Written by Naomi May
Sustainable T-shirt company Teemill is paying people to return its clothes to them in order to reverse the consumerist wave of Black Friday.
Ahead of the arrival of the most wonderful time of the year comes, arguably, one of the less wonderful times of the year, at least in the eyes of sustainable fashion stakeholders.
Black Friday, which takes place on or over the weekend of 25 November – the Friday after the American holiday of Thanksgiving – refers to the period each year when retailers offer a range of highly promoted sales. What began as an American tradition has now spread its wings to British shores, and last year alone, the UK was reported to have spent £9.4 billion over the course of the Black Friday weekend.
In a bid to counter the excessive and overly consumerist nature of the annual event, Teemill is encouraging its customers to return its products to them, in exchange for £5 credit to spend on future purchases.
The company is able to offer the initiative through its Remill process, through which they create new pieces by regenerating old collections. Remill has, according to the brand, diverted 30,000kg of organic cotton from going to landfill, saving both 1 million kg of CO2 emissions and 586 million litres of water.
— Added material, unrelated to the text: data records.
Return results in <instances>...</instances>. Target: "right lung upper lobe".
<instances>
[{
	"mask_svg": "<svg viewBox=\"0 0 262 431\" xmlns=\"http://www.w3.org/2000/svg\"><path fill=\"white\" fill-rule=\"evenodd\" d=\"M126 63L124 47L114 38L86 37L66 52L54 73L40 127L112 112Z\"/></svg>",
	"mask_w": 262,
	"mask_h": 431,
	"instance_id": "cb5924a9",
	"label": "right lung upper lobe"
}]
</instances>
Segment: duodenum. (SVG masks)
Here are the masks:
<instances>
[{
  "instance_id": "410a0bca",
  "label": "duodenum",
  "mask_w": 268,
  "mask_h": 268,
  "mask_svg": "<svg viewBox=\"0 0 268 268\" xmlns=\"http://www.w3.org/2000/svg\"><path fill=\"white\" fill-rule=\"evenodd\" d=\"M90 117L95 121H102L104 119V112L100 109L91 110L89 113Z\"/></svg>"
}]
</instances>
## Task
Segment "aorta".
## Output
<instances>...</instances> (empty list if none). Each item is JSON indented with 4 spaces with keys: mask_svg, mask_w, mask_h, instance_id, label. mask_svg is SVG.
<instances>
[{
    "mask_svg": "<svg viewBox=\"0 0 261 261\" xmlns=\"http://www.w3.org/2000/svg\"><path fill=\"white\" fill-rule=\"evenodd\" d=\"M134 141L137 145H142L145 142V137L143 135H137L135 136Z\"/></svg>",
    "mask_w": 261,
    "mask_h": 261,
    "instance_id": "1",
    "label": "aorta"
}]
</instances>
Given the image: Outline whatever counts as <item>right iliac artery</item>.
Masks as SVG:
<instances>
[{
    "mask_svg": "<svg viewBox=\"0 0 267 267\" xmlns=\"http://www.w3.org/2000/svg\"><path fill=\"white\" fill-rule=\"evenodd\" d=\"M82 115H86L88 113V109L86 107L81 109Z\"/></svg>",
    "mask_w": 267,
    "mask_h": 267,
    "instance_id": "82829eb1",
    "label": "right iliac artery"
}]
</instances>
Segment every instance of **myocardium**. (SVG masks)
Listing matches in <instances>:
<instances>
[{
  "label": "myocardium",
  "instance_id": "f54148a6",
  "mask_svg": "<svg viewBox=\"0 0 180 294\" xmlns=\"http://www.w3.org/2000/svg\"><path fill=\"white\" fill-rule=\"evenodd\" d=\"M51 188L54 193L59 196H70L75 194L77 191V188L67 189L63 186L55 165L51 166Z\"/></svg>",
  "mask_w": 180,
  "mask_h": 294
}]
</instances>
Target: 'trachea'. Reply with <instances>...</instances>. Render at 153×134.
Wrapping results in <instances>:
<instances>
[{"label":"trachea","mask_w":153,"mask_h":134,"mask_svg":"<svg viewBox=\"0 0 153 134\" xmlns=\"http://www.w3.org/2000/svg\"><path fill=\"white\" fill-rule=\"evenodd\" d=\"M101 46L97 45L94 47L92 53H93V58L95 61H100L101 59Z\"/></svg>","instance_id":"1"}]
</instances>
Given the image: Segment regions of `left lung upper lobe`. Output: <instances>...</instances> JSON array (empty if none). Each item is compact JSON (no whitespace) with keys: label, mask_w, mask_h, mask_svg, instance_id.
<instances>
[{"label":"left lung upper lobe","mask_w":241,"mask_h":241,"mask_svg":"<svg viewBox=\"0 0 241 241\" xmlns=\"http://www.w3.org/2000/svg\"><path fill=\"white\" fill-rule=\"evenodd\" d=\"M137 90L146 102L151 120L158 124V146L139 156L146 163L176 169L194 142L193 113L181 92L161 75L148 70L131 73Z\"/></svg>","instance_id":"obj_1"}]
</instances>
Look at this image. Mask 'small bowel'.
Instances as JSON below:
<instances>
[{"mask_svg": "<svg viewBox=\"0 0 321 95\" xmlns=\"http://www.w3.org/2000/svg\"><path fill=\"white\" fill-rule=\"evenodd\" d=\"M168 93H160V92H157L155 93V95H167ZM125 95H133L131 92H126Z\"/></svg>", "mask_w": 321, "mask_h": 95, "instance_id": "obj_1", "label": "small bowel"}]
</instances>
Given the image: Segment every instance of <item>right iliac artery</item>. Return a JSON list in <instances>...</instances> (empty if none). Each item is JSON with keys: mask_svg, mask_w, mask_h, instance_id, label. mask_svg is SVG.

“Black Friday is a symptom of how waste has been woven into the way our world works,” Teemill co-founder Mart Drake-Knight says. “Products have been designed to be thrown away, meaning the only way to create growth is to make and sell more products and create more waste. It fuels climate change and destroys nature. We built Teemill to solve that issue.”
The move from Teemill, which has produced T-shirts for Bella Freud and Vivienne Westwood among others, comes ahead of this year’s Black Friday, which will, once again, produce highly lucrative sales for brands across the country.
Teemill was founded in 2009 and in the years since has established a circular business model that enables burgeoning brands to effectively create and produce conscious collections. Essentially, it has streamlined the conscious fashion cycle, and in 2019, it launched its first circular collection based on regenerative cotton. The brand’s goal is to have regenerated 100 million items as part of its Remill initiative by 2027.